PTTool enhances LLMs with personalized tool invocation, outperforming competitors in untrained scenarios. WineTraveler38 registers for a MegaMart account, specifying preferences including language and opting out of marketing emails.

Background
Overview of PTTool and its role in enhancing Large Language Models (LLMs)

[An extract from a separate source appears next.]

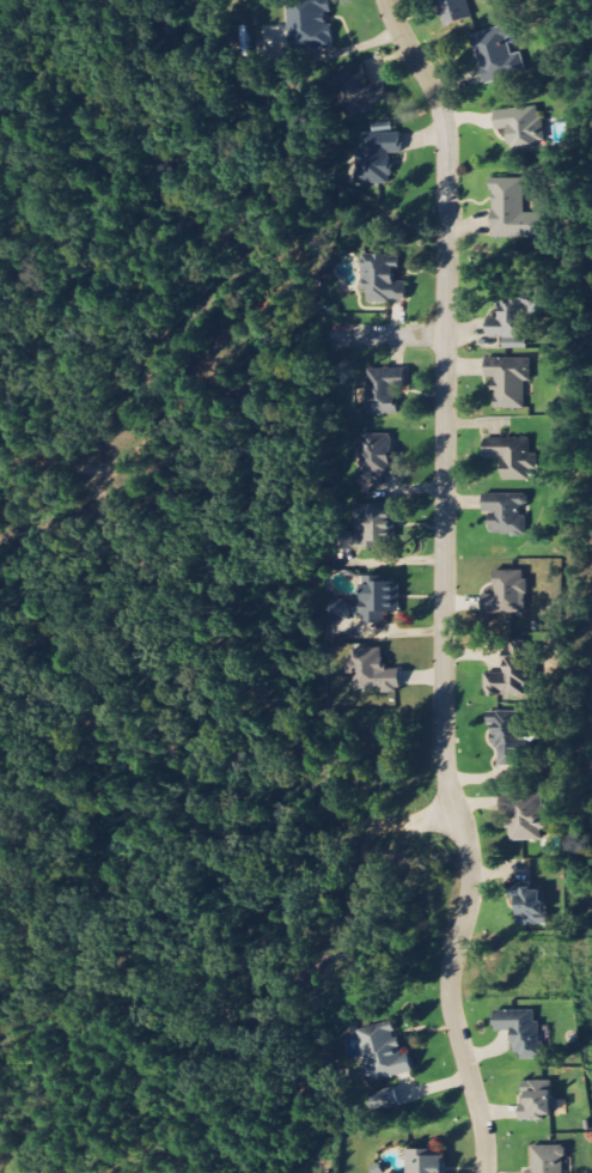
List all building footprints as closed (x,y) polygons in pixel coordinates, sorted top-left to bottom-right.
[(331,49),(331,0),(287,0),(288,49),(331,49)] [(471,18),(466,0),(437,0),(444,25),(471,18)] [(471,34),(486,84),(521,74),(508,24),(471,34)] [(391,103),(385,80),(367,85),(361,62),(331,71),(343,116),(391,103)] [(494,110),(495,130),(508,129),(511,153),(542,152),(538,107),(494,110)] [(391,183),(390,153),(402,153),(402,133),(355,133),(356,184),(391,183)] [(489,238),(541,238),(541,212),(520,212),(520,177),(489,177),(489,238)] [(408,281),(399,281),(399,255),(364,255),(364,302),(408,302),(408,281)] [(487,336),(502,336),(502,347),(529,348),(531,292),(498,291),(498,316),(488,316),(487,336)] [(493,408),(527,408),(527,358),(484,358),(484,378),(493,378),(493,408)] [(407,389),(407,369),(366,369),(366,414),(397,414),(397,389),(407,389)] [(396,434),(359,434),(359,482),(396,482),(396,434)] [(501,479),(533,479),(532,454),(529,454),(529,438),(483,438),(484,457),(501,456),(501,479)] [(525,534),(525,493),(484,493),(484,512),(489,512),(489,534),(525,534)] [(346,546),(396,546),(396,506),(346,506),(346,546)] [(527,612),(526,570),(495,571),(496,594),(484,594),(484,613),(527,612)] [(397,613),(397,576),(364,576),(364,600),(330,600),(330,621),(385,621),(385,613),(397,613)] [(486,673),(486,695),(535,695),(535,642),(507,642),(507,673),(486,673)] [(354,691),(402,690),(402,668),(386,669),(385,648),(353,648),(353,659),(346,659),(346,675),(354,674),(354,691)] [(494,765),(524,766),(524,711),(495,711),(494,765)] [(505,840),(543,840),(543,794),(505,794),(505,840)] [(544,883),(511,883),(511,897),(518,897),(518,924),(544,924),(544,883)] [(495,1029),(514,1029),(514,1058),(539,1058),(538,1009),(495,1010),(495,1029)] [(368,1082),(415,1070),(410,1052),(403,1053),(395,1020),(355,1031),(368,1082)] [(555,1081),(521,1081),(521,1118),(555,1118),(555,1081)] [(399,1106),(395,1087),(368,1093),(373,1112),(399,1106)] [(564,1145),(532,1145),(532,1171),(524,1171),(524,1172),(564,1172),(564,1145)] [(444,1148),(407,1149),(408,1172),(444,1172),(444,1148)]
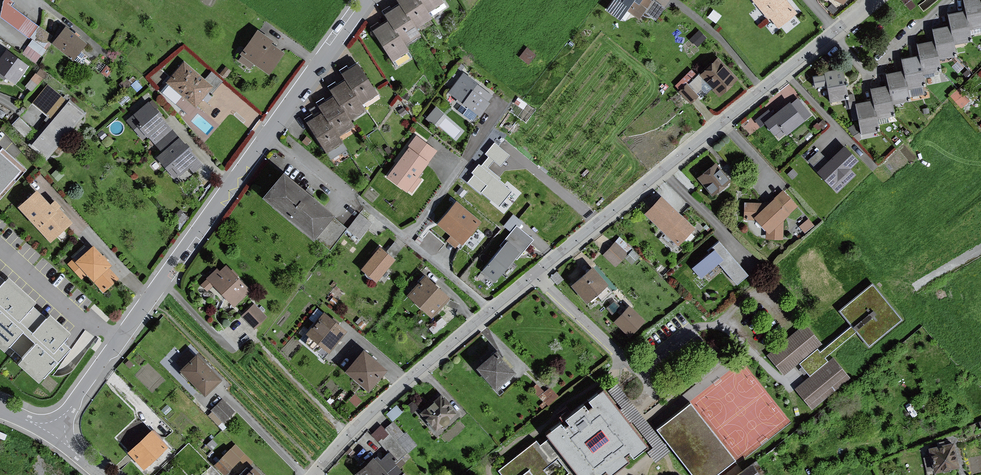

Explanation of personalized tool invocation in the context of PTTool
Comparison of PTTool's performance against competitors in untrained scenarios
Method
Data Collection
Description of the data used to train and test PTTool
Explanation of how WineTraveler38's preferences were gathered and integrated into the data set
Data Preprocessing
Steps taken to prepare the data for PTTool's use, including WineTraveler38's preference specifications
How these preferences were incorporated into the data preprocessing phase
Application
WineTraveler38's Registration
Detailed account creation process for WineTraveler38 on MegaMart
Explanation of the preferences WineTraveler38 specified during registration, including language preference and opt-out of marketing emails
PTTool's Role
How PTTool utilizes WineTraveler38's preferences to enhance the user experience
Performance metrics and outcomes of PTTool's application in untrained scenarios
Basic info
papers
computation and language
artificial intelligence
Advanced features
Insights
How does PTTool integrate with LLMs to enhance their functionality?
What are the key features of PTTool that allow it to outperform competitors in untrained scenarios?
What compatibility considerations are there for integrating PTTool with existing LLMs?